**Brief**
Set down the data again in full, keeping every line exactly as it is.

**Task data**
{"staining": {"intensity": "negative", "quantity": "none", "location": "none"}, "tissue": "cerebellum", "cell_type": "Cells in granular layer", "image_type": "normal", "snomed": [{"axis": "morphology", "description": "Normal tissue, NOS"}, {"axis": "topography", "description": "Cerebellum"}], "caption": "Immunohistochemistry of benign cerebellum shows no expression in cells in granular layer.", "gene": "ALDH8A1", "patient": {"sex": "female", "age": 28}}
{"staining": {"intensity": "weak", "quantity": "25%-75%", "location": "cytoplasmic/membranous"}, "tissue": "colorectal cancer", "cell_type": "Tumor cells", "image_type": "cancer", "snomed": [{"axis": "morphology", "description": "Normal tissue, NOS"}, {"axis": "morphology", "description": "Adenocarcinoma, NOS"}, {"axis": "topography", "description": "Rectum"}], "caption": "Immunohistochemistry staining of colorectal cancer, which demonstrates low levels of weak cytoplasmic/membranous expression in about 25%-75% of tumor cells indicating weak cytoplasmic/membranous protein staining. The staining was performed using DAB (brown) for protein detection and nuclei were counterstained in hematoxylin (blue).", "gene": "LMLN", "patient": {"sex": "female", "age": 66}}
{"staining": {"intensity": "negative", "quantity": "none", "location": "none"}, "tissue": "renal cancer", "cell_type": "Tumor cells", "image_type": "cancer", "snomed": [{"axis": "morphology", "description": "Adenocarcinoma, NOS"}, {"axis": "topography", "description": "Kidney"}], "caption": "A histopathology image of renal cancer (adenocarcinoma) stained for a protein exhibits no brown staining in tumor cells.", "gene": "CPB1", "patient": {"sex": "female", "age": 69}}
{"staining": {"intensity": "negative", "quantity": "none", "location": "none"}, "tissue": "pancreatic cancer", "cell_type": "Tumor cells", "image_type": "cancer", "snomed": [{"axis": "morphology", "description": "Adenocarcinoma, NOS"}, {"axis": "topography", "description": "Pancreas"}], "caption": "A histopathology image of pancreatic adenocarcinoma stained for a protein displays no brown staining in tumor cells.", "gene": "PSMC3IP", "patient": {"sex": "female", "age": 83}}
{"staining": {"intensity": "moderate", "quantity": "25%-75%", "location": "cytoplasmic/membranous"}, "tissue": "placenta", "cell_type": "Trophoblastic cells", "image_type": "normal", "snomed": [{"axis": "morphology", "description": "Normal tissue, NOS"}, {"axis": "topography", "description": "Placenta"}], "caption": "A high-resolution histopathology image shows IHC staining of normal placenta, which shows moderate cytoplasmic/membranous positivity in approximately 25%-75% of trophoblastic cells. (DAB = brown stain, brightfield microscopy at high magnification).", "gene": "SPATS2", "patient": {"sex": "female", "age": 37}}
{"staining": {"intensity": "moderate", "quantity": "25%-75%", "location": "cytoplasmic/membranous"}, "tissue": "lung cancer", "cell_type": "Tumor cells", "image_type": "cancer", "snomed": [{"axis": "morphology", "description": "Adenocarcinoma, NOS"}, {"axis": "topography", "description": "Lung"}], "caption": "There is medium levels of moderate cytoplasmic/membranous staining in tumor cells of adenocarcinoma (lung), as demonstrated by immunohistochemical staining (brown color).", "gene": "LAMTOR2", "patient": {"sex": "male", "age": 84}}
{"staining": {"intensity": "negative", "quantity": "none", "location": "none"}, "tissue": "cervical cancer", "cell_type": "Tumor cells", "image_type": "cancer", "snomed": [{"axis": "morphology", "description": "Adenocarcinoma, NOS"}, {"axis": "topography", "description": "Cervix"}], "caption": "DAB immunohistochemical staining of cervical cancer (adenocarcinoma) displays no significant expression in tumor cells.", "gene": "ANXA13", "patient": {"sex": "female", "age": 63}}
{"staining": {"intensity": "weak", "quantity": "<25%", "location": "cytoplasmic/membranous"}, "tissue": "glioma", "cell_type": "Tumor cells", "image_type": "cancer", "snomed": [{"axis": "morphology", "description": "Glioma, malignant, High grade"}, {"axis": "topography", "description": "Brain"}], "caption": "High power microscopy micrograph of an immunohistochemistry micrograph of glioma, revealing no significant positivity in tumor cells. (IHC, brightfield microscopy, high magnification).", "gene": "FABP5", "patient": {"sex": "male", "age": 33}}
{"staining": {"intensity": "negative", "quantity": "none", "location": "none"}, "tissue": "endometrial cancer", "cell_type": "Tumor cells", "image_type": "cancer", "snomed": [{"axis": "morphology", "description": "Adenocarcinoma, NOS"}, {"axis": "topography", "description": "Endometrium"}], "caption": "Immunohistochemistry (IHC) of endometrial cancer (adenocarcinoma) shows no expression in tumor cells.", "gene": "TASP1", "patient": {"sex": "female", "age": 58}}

**Response box**
{"staining": {"intensity": "negative", "quantity": "none", "location": "none"}, "tissue": "cerebellum", "cell_type": "Cells in granular layer", "image_type": "normal", "snomed": [{"axis": "morphology", "description": "Normal tissue, NOS"}, {"axis": "topography", "description": "Cerebellum"}], "caption": "Immunohistochemistry of benign cerebellum shows no expression in cells in granular layer.", "gene": "ALDH8A1", "patient": {"sex": "female", "age": 28}}
{"staining": {"intensity": "weak", "quantity": "25%-75%", "location": "cytoplasmic/membranous"}, "tissue": "colorectal cancer", "cell_type": "Tumor cells", "image_type": "cancer", "snomed": [{"axis": "morphology", "description": "Normal tissue, NOS"}, {"axis": "morphology", "description": "Adenocarcinoma, NOS"}, {"axis": "topography", "description": "Rectum"}], "caption": "Immunohistochemistry staining of colorectal cancer, which demonstrates low levels of weak cytoplasmic/membranous expression in about 25%-75% of tumor cells indicating weak cytoplasmic/membranous protein staining. The staining was performed using DAB (brown) for protein detection and nuclei were counterstained in hematoxylin (blue).", "gene": "LMLN", "patient": {"sex": "female", "age": 66}}
{"staining": {"intensity": "negative", "quantity": "none", "location": "none"}, "tissue": "renal cancer", "cell_type": "Tumor cells", "image_type": "cancer", "snomed": [{"axis": "morphology", "description": "Adenocarcinoma, NOS"}, {"axis": "topography", "description": "Kidney"}], "caption": "A histopathology image of renal cancer (adenocarcinoma) stained for a protein exhibits no brown staining in tumor cells.", "gene": "CPB1", "patient": {"sex": "female", "age": 69}}
{"staining": {"intensity": "negative", "quantity": "none", "location": "none"}, "tissue": "pancreatic cancer", "cell_type": "Tumor cells", "image_type": "cancer", "snomed": [{"axis": "morphology", "description": "Adenocarcinoma, NOS"}, {"axis": "topography", "description": "Pancreas"}], "caption": "A histopathology image of pancreatic adenocarcinoma stained for a protein displays no brown staining in tumor cells.", "gene": "PSMC3IP", "patient": {"sex": "female", "age": 83}}
{"staining": {"intensity": "moderate", "quantity": "25%-75%", "location": "cytoplasmic/membranous"}, "tissue": "placenta", "cell_type": "Trophoblastic cells", "image_type": "normal", "snomed": [{"axis": "morphology", "description": "Normal tissue, NOS"}, {"axis": "topography", "description": "Placenta"}], "caption": "A high-resolution histopathology image shows IHC staining of normal placenta, which shows moderate cytoplasmic/membranous positivity in approximately 25%-75% of trophoblastic cells. (DAB = brown stain, brightfield microscopy at high magnification).", "gene": "SPATS2", "patient": {"sex": "female", "age": 37}}
{"staining": {"intensity": "moderate", "quantity": "25%-75%", "location": "cytoplasmic/membranous"}, "tissue": "lung cancer", "cell_type": "Tumor cells", "image_type": "cancer", "snomed": [{"axis": "morphology", "description": "Adenocarcinoma, NOS"}, {"axis": "topography", "description": "Lung"}], "caption": "There is medium levels of moderate cytoplasmic/membranous staining in tumor cells of adenocarcinoma (lung), as demonstrated by immunohistochemical staining (brown color).", "gene": "LAMTOR2", "patient": {"sex": "male", "age": 84}}
{"staining": {"intensity": "negative", "quantity": "none", "location": "none"}, "tissue": "cervical cancer", "cell_type": "Tumor cells", "image_type": "cancer", "snomed": [{"axis": "morphology", "description": "Adenocarcinoma, NOS"}, {"axis": "topography", "description": "Cervix"}], "caption": "DAB immunohistochemical staining of cervical cancer (adenocarcinoma) displays no significant expression in tumor cells.", "gene": "ANXA13", "patient": {"sex": "female", "age": 63}}
{"staining": {"intensity": "weak", "quantity": "<25%", "location": "cytoplasmic/membranous"}, "tissue": "glioma", "cell_type": "Tumor cells", "image_type": "cancer", "snomed": [{"axis": "morphology", "description": "Glioma, malignant, High grade"}, {"axis": "topography", "description": "Brain"}], "caption": "High power microscopy micrograph of an immunohistochemistry micrograph of glioma, revealing no significant positivity in tumor cells. (IHC, brightfield microscopy, high magnification).", "gene": "FABP5", "patient": {"sex": "male", "age": 33}}
{"staining": {"intensity": "negative", "quantity": "none", "location": "none"}, "tissue": "endometrial cancer", "cell_type": "Tumor cells", "image_type": "cancer", "snomed": [{"axis": "morphology", "description": "Adenocarcinoma, NOS"}, {"axis": "topography", "description": "Endometrium"}], "caption": "Immunohistochemistry (IHC) of endometrial cancer (adenocarcinoma) shows no expression in tumor cells.", "gene": "TASP1", "patient": {"sex": "female", "age": 58}}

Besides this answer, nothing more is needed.